There we have been running calculations for alat=6.741
. Let's pick a lattice variation, say 2%.
Change the script to run with such a modified parameter. For instance:
# # set vars # stretch=0.01 alat0=6.741 alat=`echo $alat0 $stretch | awk '{ print $1*(1.0+$2)}'` nk=8
(of course it is also possible to just change the hardcoded alat
value in the script).
It is also important to change the input and output filenames, e.g. modifying label:
# label="nk${nk}_stretch${stretch}_ecut${ecutwfc}" #
We are now in the position to run the calculations for the new system for a range of ecutwfc values. Using the same script of Ex3 to extract the data,
$> ./extract.sh scf*stretch*.out > data_stratch
we obtain:
$> cat data_stretch.dat # ecut [Ry] etot [Ry] time [sec] 20.0000 -22.21905831 0.23 30.0000 -22.53626807 0.32 40.0000 -22.69832895 0.33 50.0000 -22.75526586 0.92 60.0000 -22.77763941 1.00 80.0000 -22.79383663 1.21 100.0000 -22.79691290 1.66 120.0000 -22.79774354 3.56 140.0000 -22.79794454 6.42 160.0000 -22.79800726 5.32 200.0000 -22.79802688 7.79 300.0000 -22.79802865 21.11 # these last values are largely overconverged 400.0000 -22.79802704 22.84 # just reported for completeness
Using the command paste
we place side by side the results obtained in Ex3 without stretching and those
that we have just computed.
$> paste data.dat data_stretch.dat # ecut [Ry] etot [Ry] time [sec] # ecut [Ry] etot [Ry] time [sec] 20.0000 -22.20777973 0.19 20.0000 -22.21905831 0.23 30.0000 -22.53632376 0.33 30.0000 -22.53626807 0.32 40.0000 -22.70012158 0.41 40.0000 -22.69832895 0.33 50.0000 -22.75832711 0.97 50.0000 -22.75526586 0.92 60.0000 -22.78070087 1.16 60.0000 -22.77763941 1.00 [...]

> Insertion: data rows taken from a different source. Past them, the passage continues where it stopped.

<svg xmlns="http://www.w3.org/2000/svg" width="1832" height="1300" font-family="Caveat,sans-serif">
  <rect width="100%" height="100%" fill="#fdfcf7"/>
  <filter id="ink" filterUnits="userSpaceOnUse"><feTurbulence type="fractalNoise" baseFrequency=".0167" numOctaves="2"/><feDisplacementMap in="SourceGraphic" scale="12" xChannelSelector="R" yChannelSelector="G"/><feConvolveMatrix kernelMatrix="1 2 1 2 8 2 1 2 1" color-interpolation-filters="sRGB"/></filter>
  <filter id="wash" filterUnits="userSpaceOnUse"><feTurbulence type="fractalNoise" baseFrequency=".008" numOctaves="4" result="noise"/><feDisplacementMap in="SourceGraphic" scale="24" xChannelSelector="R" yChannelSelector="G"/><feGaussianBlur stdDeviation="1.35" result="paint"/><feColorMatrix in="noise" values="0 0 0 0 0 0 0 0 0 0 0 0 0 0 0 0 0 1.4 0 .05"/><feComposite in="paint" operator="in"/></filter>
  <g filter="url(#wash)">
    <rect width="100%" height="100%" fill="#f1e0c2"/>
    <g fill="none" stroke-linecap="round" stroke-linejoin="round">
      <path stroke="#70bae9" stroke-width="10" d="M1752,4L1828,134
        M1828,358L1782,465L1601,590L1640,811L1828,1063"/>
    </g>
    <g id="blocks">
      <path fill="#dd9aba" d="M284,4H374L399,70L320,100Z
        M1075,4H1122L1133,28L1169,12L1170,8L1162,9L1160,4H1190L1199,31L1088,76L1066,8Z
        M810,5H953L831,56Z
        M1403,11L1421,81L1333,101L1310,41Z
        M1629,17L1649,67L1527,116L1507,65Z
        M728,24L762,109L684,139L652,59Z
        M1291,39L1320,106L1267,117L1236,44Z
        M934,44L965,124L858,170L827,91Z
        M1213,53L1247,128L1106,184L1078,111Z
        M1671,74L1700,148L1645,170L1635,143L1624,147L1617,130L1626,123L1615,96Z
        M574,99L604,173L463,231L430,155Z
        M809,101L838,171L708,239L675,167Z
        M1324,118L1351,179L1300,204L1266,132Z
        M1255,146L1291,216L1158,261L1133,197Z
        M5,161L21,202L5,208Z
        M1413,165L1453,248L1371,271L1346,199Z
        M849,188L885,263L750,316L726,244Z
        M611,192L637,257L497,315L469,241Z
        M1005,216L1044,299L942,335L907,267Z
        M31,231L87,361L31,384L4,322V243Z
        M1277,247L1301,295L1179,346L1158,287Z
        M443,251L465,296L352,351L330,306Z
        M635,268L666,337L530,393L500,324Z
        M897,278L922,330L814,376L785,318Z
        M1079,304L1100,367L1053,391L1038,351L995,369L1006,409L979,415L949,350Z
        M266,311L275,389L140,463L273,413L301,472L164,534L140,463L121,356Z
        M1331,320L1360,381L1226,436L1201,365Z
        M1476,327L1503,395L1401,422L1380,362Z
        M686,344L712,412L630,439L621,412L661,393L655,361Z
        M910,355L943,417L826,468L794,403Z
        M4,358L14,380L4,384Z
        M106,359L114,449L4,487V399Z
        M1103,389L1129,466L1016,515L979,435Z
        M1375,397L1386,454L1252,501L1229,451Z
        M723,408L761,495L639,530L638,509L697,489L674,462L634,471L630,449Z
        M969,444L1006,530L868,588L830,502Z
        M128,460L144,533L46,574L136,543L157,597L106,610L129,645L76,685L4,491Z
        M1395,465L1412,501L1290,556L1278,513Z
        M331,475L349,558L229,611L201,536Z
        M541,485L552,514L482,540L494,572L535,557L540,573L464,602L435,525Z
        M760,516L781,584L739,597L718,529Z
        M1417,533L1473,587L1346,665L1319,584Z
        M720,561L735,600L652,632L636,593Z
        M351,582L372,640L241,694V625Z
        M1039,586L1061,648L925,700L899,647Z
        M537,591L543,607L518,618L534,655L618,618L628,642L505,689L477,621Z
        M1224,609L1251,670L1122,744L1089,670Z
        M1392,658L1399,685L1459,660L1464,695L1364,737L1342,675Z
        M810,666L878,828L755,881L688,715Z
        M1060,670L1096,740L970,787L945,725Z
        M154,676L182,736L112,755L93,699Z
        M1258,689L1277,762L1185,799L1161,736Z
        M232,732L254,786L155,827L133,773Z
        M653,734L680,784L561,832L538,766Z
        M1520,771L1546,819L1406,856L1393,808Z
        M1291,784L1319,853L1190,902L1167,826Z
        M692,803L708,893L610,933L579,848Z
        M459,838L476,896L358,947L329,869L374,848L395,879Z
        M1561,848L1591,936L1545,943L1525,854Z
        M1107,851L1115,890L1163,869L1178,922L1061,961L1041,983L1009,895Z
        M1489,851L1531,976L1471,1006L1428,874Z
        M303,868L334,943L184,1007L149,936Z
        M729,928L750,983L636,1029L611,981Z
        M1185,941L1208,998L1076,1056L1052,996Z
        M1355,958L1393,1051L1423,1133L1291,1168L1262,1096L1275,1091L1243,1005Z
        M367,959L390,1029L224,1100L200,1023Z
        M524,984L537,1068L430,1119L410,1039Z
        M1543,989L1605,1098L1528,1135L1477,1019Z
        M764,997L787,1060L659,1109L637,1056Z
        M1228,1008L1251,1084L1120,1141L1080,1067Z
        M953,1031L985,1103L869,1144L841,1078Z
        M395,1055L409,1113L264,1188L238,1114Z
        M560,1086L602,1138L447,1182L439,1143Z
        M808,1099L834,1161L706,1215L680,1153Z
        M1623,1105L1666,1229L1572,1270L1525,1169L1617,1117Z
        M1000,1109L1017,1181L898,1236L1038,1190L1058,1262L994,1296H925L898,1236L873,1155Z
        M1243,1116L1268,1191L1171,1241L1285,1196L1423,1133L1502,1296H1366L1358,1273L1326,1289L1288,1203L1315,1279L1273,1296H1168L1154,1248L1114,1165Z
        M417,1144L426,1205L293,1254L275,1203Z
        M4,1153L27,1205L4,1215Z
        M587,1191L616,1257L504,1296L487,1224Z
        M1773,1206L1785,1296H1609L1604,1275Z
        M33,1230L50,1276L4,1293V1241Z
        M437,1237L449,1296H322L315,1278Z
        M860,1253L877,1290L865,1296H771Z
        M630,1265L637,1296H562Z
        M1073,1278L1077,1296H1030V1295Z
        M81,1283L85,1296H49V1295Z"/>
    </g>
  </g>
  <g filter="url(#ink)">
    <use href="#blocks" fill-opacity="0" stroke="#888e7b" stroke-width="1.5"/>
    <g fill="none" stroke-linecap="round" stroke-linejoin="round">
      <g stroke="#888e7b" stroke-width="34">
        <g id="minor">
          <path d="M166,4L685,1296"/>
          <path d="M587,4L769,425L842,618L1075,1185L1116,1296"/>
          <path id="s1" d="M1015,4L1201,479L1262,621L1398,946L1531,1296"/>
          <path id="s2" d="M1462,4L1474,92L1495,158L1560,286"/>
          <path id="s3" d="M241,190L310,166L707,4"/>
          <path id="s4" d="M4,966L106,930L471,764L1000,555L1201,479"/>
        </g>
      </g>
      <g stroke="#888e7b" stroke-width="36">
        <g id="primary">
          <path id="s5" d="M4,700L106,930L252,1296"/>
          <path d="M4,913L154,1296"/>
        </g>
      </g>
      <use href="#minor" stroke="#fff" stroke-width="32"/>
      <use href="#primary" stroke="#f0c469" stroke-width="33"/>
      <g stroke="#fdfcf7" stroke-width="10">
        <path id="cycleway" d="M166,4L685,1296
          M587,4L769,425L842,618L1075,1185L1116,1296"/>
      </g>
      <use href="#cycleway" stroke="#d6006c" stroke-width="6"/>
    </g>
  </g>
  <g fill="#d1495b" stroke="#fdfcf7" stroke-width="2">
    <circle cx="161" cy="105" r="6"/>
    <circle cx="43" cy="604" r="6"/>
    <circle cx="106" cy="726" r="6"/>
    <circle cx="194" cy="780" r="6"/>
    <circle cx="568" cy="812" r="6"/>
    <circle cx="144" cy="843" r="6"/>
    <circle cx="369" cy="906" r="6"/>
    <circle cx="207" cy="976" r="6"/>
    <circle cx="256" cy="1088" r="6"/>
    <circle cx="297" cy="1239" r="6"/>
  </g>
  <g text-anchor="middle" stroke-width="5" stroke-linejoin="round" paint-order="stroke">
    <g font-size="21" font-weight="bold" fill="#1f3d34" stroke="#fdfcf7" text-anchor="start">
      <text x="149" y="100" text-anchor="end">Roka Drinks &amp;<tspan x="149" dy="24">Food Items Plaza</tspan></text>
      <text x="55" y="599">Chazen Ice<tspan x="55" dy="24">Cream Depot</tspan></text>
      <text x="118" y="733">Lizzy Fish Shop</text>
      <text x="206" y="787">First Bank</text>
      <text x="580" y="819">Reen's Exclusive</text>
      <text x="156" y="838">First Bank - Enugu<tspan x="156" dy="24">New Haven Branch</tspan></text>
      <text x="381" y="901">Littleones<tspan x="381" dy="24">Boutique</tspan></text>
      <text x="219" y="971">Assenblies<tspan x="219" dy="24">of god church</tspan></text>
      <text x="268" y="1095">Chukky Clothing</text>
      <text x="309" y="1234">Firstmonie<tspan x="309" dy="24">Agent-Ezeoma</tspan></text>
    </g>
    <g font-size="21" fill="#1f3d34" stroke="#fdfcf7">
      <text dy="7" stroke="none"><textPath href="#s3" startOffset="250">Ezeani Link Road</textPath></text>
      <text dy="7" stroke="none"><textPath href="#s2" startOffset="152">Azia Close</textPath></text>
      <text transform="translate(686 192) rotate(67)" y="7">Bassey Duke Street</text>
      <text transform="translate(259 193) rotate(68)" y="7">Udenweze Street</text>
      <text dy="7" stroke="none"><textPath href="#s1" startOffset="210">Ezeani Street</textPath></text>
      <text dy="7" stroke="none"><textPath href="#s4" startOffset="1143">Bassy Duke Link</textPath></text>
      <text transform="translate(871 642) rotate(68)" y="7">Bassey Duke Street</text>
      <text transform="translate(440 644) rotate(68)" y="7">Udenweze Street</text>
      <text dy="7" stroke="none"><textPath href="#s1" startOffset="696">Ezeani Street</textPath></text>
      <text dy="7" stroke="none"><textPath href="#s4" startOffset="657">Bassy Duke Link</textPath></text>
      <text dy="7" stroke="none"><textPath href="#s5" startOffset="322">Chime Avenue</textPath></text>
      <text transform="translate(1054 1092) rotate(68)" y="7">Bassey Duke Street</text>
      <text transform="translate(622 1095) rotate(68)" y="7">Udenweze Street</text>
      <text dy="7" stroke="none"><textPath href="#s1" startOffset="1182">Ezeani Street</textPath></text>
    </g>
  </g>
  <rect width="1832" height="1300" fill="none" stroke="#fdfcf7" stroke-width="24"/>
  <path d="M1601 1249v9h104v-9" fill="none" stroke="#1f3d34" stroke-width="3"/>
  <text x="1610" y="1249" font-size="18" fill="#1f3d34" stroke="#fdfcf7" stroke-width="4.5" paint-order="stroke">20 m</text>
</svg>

This is convenient to use awk to compute the line-by-line difference of fields $5 and $2 (total energies w/ and w/o stretching):
$> paste data.dat data_stretch.dat | awk '{print $1, $5-$1}' # 0 20.0000 -0.0112786 30.0000 5.569e-05 40.0000 0.00179263 50.0000 0.00306125 60.0000 0.00306146 80.0000 0.00333661 100.0000 0.00331713 120.0000 0.00333176 140.0000 0.0033299 160.0000 0.00333089 200.0000 0.0033337 300.0000 0.00333215 400.0000 0.0033342
- Independently of the stretching parameter chosen, the accuracy of the difference is smaller that 0.0001 Ry for ecutwfc values larger than 80 Ry,
- Instead, we had to go for much larger values (120-150 Ry) to converge the absolute values of the total energies.
- We are indeed exploiting a form of error cancellation, due to the fact that what causes the total energy to converge slowly wrt ecutwfc are the oscillations of the wfcs and density in the region close to the nuclei.

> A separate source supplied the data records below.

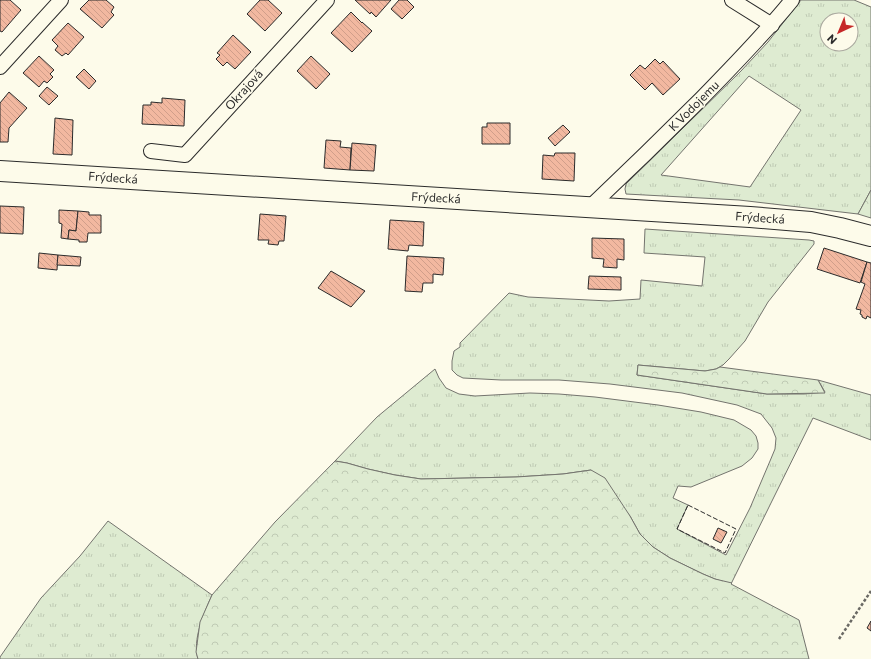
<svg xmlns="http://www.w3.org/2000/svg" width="871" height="659" font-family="Commissioner,sans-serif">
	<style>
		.grass { fill: url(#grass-tufts); stroke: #74746e; fill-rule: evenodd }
		.forest { fill: url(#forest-crowns); stroke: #74746e }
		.building { fill: url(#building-back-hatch); stroke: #2b2b2b }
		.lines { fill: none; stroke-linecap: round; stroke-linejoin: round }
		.street-casing { stroke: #2b2b2b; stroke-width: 16 }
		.secondary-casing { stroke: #2b2b2b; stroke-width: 22 }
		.path { stroke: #6a6964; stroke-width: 2.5; stroke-dasharray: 3 2; stroke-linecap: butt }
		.street { stroke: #fdfbea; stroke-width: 14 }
		.secondary { stroke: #fdfbea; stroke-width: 20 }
		.fence { stroke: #2b2b2b; stroke-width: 1; stroke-dasharray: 5 2; stroke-linecap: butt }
		.labels { text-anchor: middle; stroke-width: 3; stroke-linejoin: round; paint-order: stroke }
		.street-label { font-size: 12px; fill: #2b2b2b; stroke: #fdfbea }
	</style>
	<defs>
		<pattern id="grass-tufts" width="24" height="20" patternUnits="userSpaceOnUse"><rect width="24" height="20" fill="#deebd1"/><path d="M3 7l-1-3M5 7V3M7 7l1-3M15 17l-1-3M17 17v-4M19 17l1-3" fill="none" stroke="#bfcab4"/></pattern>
		<pattern id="forest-crowns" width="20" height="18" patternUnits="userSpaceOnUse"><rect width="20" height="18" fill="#deebd1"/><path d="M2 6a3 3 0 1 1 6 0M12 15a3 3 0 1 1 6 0" fill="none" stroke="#bfcab4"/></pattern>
		<pattern id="building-back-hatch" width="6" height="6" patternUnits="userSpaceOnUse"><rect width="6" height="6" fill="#f2b8a0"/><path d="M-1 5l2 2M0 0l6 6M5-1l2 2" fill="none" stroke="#d09e8a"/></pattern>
	</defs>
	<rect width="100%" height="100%" fill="#fdfbea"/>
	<!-- grass -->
	<g class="grass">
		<path d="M801,0h53l17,7v183l-13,24 -119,-14 -113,-6 -1,-5 1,-5 115,-113 27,-29zM827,20h24v24h-24zM749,76l52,34 -51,77 -89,-12z"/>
		<polygon points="645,229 809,240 814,241 814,244 768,302 745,341 729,359 723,365 716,369 705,371 638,365 637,375 767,394 804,394 825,392 818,380 871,395 871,440 813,418 731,584 715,579 703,574 670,558 653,547 640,534 630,516 591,470 563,474 516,477 421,479 395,475 368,469 347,463 335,461 377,417 435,369 439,378 446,388 459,394 475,396 530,393 559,394 595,397 658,405 701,412 734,420 751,430 756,436 758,443 758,449 752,458 742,466 691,487 678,486 673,498 688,505 677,529 726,555 750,508 770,461 775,449 776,438 772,428 761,414 737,405 682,393 610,384 559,380 501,380 463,378 457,375 452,370 452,361 454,351 460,347 460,343 509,293 528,297 609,301 640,299 641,280 702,286 705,257 644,253"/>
		<path d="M108,521l104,74c-8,18 -20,45 -14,64h-198v-2l41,-59 39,-42z"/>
	</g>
	<!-- forest -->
	<g class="forest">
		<polygon points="871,190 871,218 858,214"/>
		<polygon points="638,365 705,371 716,369 720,367 818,380 825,393 767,394 637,375"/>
		<polygon points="335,461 347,463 368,469 395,475 421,479 516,477 563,474 591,470 605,478 630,516 640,534 653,547 670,558 703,574 715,579 732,583 731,584 799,620 809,659 198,659 196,652 200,622 212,595 275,522"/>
	</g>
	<!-- building -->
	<g class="building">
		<polygon points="0,0 10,0 21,10 2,32 0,31"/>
		<polygon points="89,0 106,0 114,7 111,12 114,15 102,28 80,9"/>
		<polygon points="260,0 268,0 282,13 265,31 247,14"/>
		<polygon points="355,0 391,0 376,17 371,12 370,14"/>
		<polygon points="399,0 407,0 414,7 402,19 391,9"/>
		<polygon points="351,12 362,23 362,22 372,31 352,52 331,33"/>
		<polygon points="68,23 84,37 68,55 66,53 62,56 55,50 58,46 52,40"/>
		<polygon points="233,35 251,52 235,69 227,62 223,66 216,59 220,55 217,53"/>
		<polygon points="39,56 54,70 50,74 53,77 47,83 44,81 39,87 23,73"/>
		<polygon points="311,56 330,74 316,89 297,71"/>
		<polygon points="655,59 660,64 663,61 680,79 663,95 652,83 645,90 630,75 640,65 645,69"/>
		<polygon points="84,69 96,81 89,89 76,77"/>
		<polygon points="47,87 58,96 49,105 39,96"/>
		<polygon points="9,92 27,108 9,128 8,142 0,142 0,103"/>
		<polygon points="162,98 185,100 184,126 142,124 143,105 151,105 151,102 162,103"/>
		<polygon points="55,118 73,120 72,155 53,154"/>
		<polygon points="487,123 510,123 510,144 482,144 482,127 487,127"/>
		<polygon points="563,125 570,132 555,146 548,138"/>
		<polygon points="326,140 341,141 340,147 351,148 350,170 324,168"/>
		<polygon points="352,143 376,145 374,171 350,170"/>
		<polygon points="555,153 575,153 574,181 542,179 543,155 554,156"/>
		<polygon points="0,206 24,207 23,234 0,233"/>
		<polygon points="59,210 78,211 76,231 69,230 68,239 61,238 62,224 59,223"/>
		<polygon points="78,211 89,212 89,215 101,215 101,233 88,233 87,242 79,242 79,240 68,239 69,230 76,231"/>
		<polygon points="260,214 286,216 284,241 279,241 278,245 268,244 269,240 258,240"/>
		<polygon points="390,220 424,222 423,246 409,245 408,251 388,249"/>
		<polygon points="592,238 624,239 624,260 617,259 617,268 603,267 604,259 592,258"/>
		<polygon points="824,248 867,262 860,283 817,269"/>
		<polygon points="39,253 58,255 57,270 38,268"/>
		<polygon points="58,255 81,257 80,266 57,265"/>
		<polygon points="407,256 444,258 443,275 433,274 433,283 423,283 422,292 405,291"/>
		<polygon points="867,262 871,263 871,318 867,316 866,319 862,317 862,315 860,314 861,310 856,309 865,284 861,282"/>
		<polygon points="331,271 365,291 351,307 318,288"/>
		<polygon points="589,276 621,277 621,290 588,289"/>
		<polygon points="718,528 727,532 721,543 713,539"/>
		<polygon points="871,621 871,631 867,628"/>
	</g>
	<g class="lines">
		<defs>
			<g id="street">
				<polyline points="732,0 772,25"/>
				<polyline points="0,67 61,0"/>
				<polyline points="151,151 185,155 327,0"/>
				<path d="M590,207c37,-35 73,-70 109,-106 32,-33 64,-65 93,-101"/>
			</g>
			<polyline id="secondary" points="0,171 750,217 811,222 840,228 871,236"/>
		</defs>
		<!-- street casing -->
		<use href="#street" class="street-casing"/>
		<!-- secondary casing -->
		<use href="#secondary" class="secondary-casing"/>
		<!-- path -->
		<polyline class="path" points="839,639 871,591"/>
		<!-- street -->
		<use href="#street" class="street"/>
		<!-- secondary -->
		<use href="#secondary" class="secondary"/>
		<!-- fence -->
		<polygon class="fence" points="688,505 736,529 725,553 677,529"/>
	</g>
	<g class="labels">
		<!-- street labels -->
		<g class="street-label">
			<text transform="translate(244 90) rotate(-48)" y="4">Okrajová</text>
			<text transform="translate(694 106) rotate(-45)" y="4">K Vodojemu</text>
			<text transform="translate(113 178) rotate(4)" y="4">Frýdecká</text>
			<text transform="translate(436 198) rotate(3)" y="4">Frýdecká</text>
			<text transform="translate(760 218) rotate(4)" y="4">Frýdecká</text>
		</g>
	</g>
	<!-- north arrow -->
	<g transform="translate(839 32) rotate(224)"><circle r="19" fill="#fdfbea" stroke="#a9a89e"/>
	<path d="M0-3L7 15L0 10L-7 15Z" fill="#c62828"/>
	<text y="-6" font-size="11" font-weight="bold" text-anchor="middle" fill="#2b2b2b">N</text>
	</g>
</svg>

- Fortunately, when changing the lattice parameter, such contributions do not affect the bonding, and, in turn, the energy difference between the two structures, thereby not showing up in the total energy differences.
- A similar situation happens also for total energy derivatives wrt to atomic positions (forces) or lattice parameters (stresses).